_DIRECTIONS:_
Gather every line in the records below that contains the string "JUICE", and copy each such line in full.

== DATA FOR THIS TASK

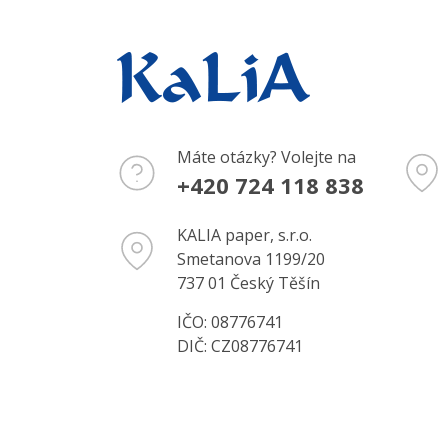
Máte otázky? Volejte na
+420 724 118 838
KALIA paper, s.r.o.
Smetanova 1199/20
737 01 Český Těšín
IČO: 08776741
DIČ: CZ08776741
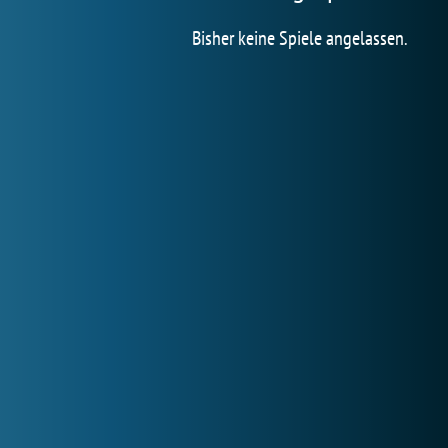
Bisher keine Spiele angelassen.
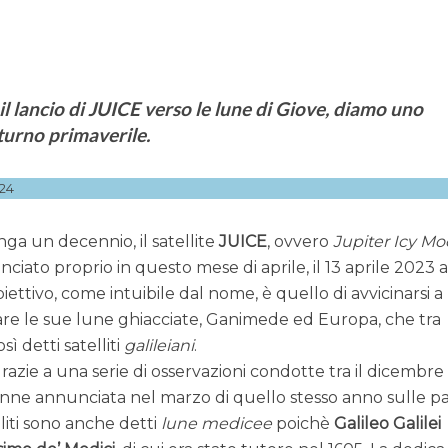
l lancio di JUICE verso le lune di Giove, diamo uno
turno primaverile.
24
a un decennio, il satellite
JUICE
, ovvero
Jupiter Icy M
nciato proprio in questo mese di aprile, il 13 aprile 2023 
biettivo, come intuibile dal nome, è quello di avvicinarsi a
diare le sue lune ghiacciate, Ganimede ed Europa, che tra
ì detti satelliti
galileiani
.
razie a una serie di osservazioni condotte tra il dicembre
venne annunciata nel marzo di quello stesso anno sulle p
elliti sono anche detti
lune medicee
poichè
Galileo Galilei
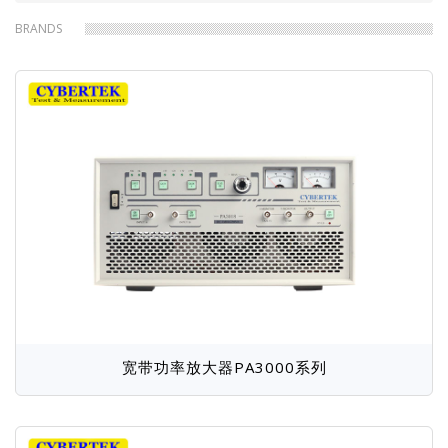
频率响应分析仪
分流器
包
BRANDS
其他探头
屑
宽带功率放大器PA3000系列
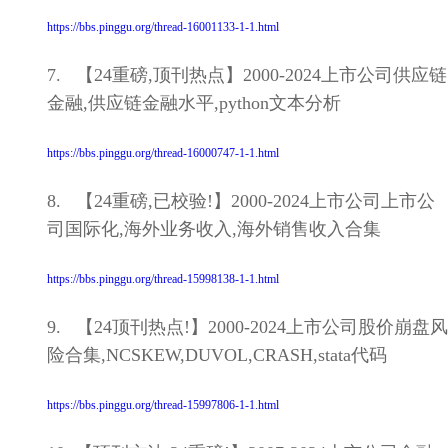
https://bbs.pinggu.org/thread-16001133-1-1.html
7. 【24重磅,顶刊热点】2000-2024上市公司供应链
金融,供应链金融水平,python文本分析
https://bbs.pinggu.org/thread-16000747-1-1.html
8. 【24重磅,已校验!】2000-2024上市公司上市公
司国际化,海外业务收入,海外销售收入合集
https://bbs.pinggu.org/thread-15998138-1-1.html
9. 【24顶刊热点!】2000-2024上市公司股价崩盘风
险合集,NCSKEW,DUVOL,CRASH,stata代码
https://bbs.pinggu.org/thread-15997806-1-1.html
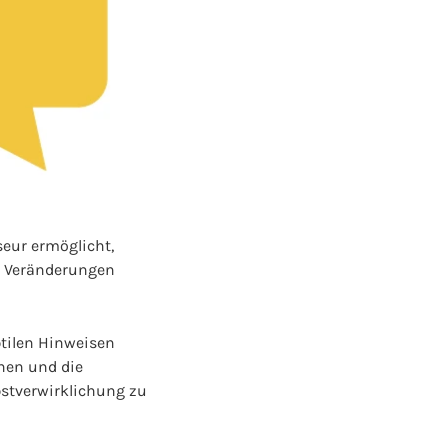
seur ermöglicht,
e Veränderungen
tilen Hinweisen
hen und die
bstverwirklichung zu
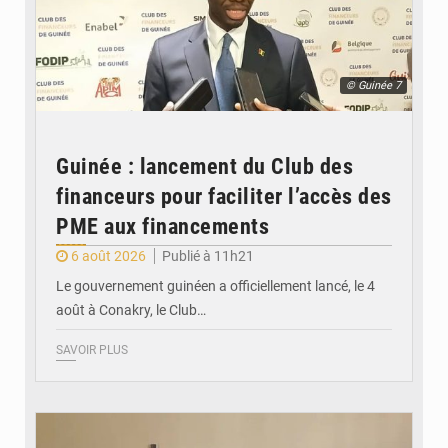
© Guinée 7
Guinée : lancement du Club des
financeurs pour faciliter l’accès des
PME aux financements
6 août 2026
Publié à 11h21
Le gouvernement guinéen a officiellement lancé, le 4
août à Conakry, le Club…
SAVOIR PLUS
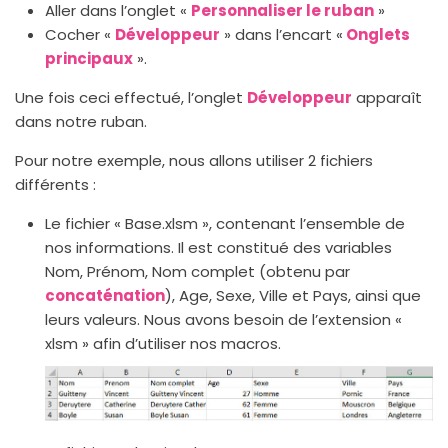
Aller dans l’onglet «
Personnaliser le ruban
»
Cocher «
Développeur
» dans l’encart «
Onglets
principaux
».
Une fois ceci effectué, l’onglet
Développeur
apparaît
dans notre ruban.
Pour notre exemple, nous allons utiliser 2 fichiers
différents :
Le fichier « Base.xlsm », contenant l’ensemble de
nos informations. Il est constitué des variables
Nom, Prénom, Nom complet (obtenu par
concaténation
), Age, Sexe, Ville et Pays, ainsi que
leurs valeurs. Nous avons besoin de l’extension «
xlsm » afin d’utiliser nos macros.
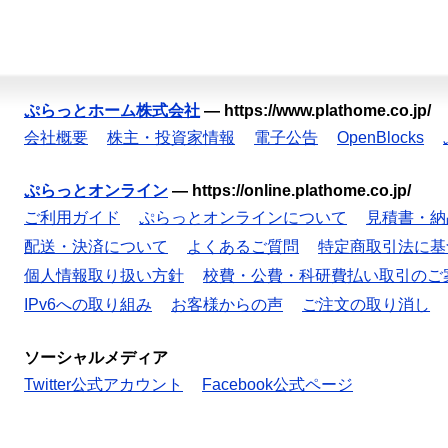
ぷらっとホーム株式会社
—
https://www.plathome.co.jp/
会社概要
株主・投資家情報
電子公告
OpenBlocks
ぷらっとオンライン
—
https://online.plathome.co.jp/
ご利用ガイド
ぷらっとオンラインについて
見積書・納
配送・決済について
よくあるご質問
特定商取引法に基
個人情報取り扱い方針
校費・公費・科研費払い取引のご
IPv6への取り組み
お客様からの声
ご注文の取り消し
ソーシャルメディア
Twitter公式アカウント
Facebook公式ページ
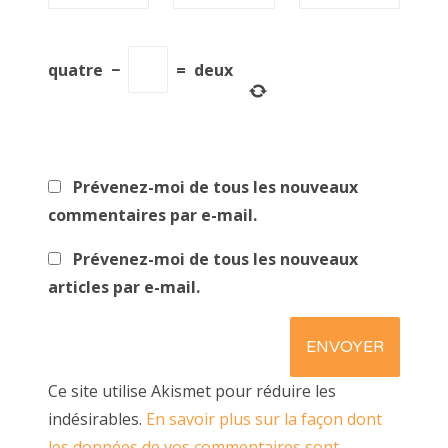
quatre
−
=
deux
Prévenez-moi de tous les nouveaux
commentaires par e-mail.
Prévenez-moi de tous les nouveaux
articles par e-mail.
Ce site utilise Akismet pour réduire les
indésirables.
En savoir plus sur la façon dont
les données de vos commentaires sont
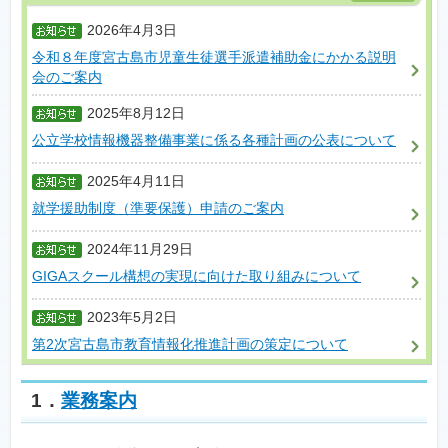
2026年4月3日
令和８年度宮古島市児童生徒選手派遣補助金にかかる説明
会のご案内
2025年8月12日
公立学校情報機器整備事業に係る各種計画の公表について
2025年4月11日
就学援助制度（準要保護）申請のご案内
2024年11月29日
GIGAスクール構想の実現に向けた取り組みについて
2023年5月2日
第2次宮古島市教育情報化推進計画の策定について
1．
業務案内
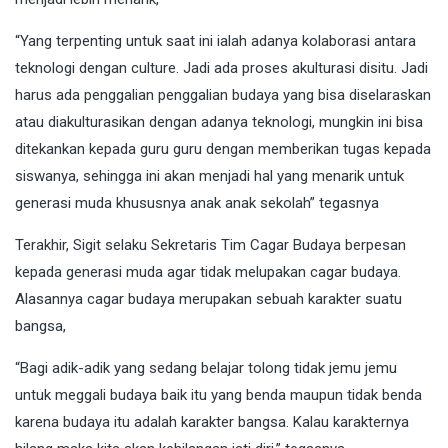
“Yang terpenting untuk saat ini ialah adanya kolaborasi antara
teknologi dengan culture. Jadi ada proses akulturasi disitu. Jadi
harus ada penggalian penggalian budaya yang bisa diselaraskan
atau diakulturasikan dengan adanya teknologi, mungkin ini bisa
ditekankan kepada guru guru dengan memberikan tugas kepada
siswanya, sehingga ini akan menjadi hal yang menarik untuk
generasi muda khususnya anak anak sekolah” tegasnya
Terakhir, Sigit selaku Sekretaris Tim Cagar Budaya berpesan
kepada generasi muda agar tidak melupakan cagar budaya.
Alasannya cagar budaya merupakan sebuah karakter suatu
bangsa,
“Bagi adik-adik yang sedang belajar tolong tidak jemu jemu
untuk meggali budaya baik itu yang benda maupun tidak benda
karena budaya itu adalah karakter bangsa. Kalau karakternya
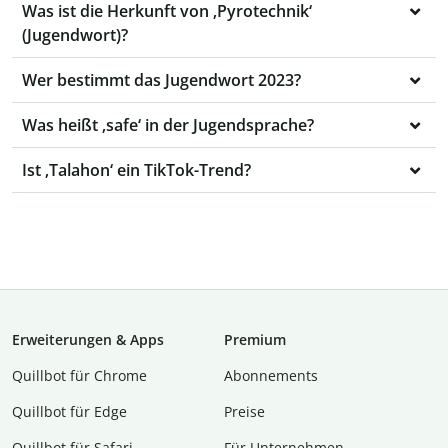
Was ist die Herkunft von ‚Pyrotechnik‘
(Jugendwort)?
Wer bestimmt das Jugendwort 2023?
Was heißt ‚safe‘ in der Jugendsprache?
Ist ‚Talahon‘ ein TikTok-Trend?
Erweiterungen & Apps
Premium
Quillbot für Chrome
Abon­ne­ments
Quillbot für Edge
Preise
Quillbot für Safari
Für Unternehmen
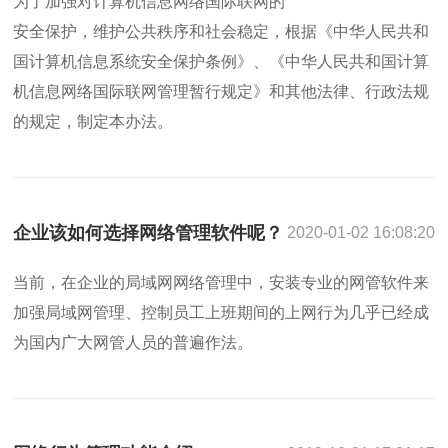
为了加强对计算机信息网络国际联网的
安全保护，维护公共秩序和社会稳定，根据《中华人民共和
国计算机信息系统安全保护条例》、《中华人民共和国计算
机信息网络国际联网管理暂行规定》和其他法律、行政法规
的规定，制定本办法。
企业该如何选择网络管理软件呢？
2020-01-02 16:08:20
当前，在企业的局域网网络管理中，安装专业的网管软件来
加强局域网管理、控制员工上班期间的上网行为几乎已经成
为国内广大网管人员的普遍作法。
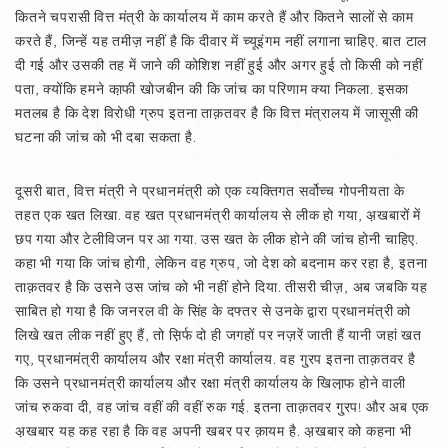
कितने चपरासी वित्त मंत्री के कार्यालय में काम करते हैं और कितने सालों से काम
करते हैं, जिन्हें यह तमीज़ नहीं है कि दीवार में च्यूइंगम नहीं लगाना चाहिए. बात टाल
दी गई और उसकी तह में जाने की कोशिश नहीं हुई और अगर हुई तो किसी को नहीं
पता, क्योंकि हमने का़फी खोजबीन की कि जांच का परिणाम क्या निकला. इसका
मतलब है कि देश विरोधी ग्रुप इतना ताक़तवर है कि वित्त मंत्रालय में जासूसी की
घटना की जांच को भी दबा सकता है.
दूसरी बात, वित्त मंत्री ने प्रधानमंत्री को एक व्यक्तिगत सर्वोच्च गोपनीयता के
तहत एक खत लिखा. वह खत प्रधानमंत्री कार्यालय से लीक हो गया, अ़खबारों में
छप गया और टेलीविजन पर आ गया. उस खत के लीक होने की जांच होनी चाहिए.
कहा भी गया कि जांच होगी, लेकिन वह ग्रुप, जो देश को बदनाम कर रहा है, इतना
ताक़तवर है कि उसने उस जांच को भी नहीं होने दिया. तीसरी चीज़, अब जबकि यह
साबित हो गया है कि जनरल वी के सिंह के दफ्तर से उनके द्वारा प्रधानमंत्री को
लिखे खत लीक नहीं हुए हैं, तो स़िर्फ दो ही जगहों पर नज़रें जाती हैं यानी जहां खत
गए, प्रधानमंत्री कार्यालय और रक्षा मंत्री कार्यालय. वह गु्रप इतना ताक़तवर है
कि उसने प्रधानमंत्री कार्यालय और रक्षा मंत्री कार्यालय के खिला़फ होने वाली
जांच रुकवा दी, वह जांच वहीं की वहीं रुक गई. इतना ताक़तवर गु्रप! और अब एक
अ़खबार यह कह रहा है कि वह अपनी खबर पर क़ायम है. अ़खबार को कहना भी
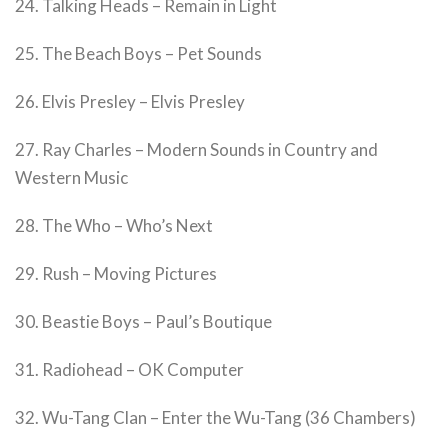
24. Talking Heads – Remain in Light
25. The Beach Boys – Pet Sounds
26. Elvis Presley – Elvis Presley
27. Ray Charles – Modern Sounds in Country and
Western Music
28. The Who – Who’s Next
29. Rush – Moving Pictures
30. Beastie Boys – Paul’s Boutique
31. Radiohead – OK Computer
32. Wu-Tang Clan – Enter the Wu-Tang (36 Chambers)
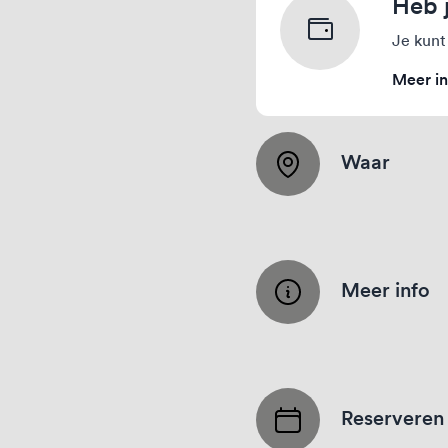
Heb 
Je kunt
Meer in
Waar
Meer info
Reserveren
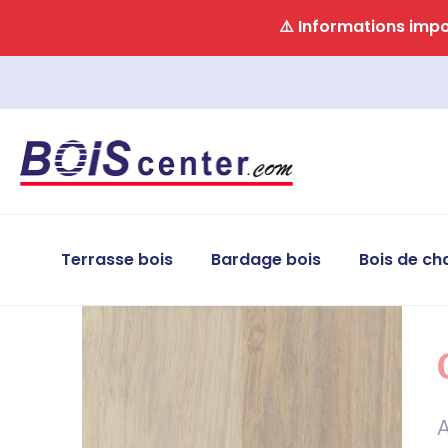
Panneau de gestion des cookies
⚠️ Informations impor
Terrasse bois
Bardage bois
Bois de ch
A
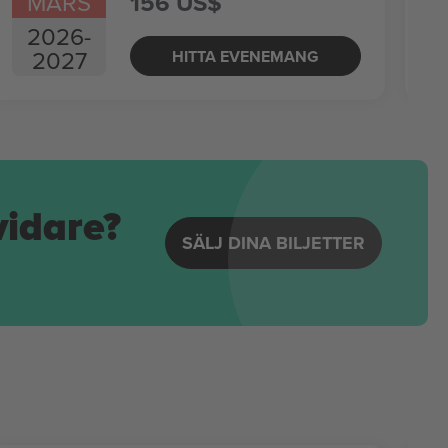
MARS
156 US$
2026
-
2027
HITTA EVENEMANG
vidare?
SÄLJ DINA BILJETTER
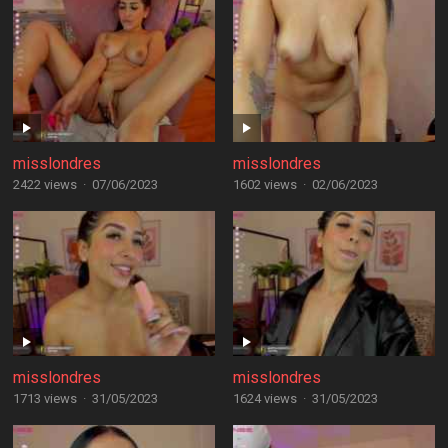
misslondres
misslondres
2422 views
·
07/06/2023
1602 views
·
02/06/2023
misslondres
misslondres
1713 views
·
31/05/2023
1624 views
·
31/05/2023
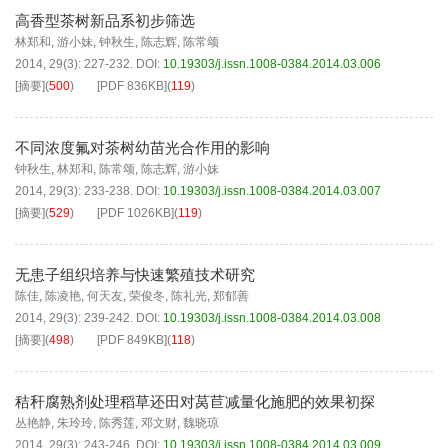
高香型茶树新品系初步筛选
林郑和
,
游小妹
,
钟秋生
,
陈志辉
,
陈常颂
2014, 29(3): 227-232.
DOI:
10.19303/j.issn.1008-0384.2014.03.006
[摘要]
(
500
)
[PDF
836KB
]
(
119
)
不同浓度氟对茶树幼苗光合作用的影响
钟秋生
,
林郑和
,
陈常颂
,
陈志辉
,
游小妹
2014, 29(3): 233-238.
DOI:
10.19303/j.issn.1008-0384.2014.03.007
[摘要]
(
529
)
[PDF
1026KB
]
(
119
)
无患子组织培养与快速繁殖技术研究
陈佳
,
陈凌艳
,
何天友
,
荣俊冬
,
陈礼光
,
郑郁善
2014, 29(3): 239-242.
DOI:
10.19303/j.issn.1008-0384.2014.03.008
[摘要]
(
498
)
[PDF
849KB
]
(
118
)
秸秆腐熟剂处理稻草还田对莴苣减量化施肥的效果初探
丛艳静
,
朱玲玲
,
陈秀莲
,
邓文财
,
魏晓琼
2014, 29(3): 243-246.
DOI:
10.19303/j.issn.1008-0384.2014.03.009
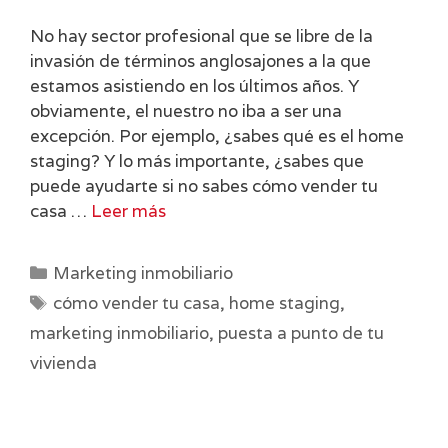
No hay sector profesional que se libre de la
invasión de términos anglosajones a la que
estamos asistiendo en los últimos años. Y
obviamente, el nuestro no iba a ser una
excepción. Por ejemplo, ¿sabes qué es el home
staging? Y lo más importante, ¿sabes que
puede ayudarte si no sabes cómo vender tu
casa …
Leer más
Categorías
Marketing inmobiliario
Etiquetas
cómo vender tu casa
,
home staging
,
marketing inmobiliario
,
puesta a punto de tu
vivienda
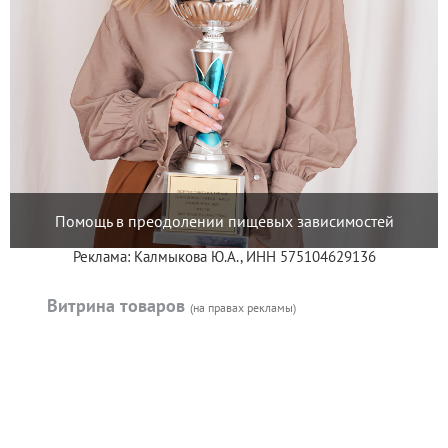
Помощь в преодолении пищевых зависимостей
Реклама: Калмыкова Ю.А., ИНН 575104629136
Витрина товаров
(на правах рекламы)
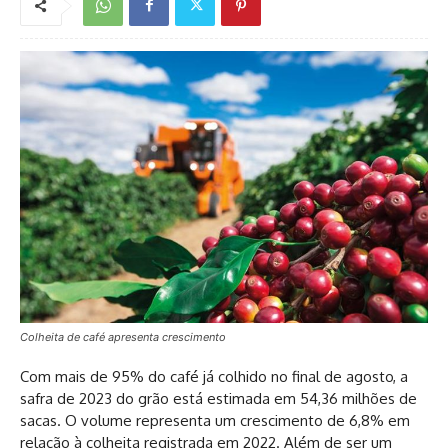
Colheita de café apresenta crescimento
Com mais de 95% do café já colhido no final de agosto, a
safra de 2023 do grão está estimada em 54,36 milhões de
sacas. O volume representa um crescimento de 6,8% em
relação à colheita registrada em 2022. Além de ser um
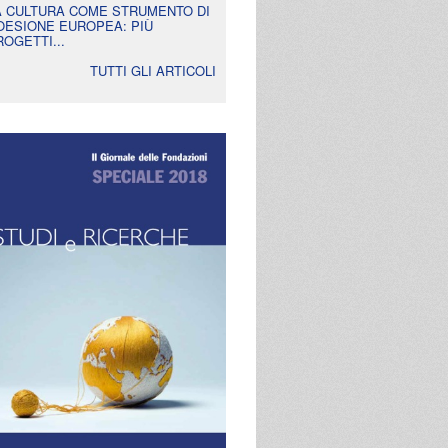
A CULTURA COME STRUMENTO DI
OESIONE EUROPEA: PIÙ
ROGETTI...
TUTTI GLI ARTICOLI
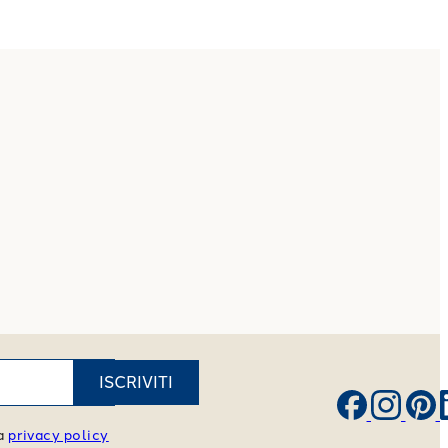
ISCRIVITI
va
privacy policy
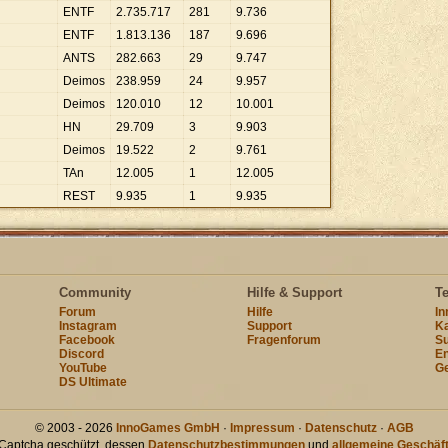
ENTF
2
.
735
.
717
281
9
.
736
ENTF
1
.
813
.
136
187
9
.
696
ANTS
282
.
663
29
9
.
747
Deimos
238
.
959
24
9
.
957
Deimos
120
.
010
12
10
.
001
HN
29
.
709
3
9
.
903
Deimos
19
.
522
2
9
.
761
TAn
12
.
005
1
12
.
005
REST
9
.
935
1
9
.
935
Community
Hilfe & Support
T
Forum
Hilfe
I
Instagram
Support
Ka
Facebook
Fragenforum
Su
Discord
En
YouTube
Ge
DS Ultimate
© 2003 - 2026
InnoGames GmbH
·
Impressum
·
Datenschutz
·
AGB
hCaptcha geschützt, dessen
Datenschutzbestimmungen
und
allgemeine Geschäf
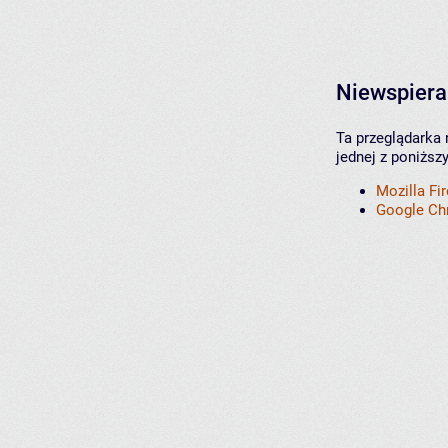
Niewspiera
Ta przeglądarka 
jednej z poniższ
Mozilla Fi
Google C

====

_REPLY:_
l lancio di JUICE verso le lune di Giove, diamo uno
JUICE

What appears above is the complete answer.